DESCRIPTION OF THE TASK: Filter this data down to the lines that hold "middle", and copy them.

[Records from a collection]

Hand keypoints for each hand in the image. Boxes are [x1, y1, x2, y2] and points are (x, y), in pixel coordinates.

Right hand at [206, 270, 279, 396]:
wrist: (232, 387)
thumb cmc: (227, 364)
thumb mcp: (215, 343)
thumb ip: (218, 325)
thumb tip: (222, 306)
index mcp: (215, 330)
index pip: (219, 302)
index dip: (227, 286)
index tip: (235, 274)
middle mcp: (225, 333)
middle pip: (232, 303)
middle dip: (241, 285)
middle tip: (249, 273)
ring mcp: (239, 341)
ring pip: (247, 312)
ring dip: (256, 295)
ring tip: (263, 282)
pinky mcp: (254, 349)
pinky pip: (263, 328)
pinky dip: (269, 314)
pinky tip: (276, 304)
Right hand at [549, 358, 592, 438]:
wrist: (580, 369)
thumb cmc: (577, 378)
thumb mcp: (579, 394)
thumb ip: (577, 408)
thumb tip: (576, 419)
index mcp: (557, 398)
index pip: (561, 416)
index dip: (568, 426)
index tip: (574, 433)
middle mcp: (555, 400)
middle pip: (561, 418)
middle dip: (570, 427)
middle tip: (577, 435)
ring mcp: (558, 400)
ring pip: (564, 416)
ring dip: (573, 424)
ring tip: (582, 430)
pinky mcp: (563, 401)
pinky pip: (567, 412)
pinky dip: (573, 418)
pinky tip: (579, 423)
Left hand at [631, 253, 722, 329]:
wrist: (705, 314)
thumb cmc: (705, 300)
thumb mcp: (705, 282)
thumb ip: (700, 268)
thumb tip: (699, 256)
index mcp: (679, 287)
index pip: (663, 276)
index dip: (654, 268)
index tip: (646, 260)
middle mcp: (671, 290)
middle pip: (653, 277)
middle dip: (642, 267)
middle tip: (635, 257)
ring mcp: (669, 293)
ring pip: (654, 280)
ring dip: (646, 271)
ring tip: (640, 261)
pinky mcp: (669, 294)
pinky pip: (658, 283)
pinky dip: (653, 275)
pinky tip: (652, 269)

EXERCISE ANSWER:
middle mcp: (225, 333)
middle pip: (232, 303)
middle dip: (241, 285)
middle tip: (249, 273)
middle mcp: (555, 400)
middle pip: (561, 418)
middle dip: (570, 427)
middle tip: (577, 435)
middle mcp: (671, 290)
middle pip: (653, 277)
middle dip: (642, 267)
middle tip: (635, 257)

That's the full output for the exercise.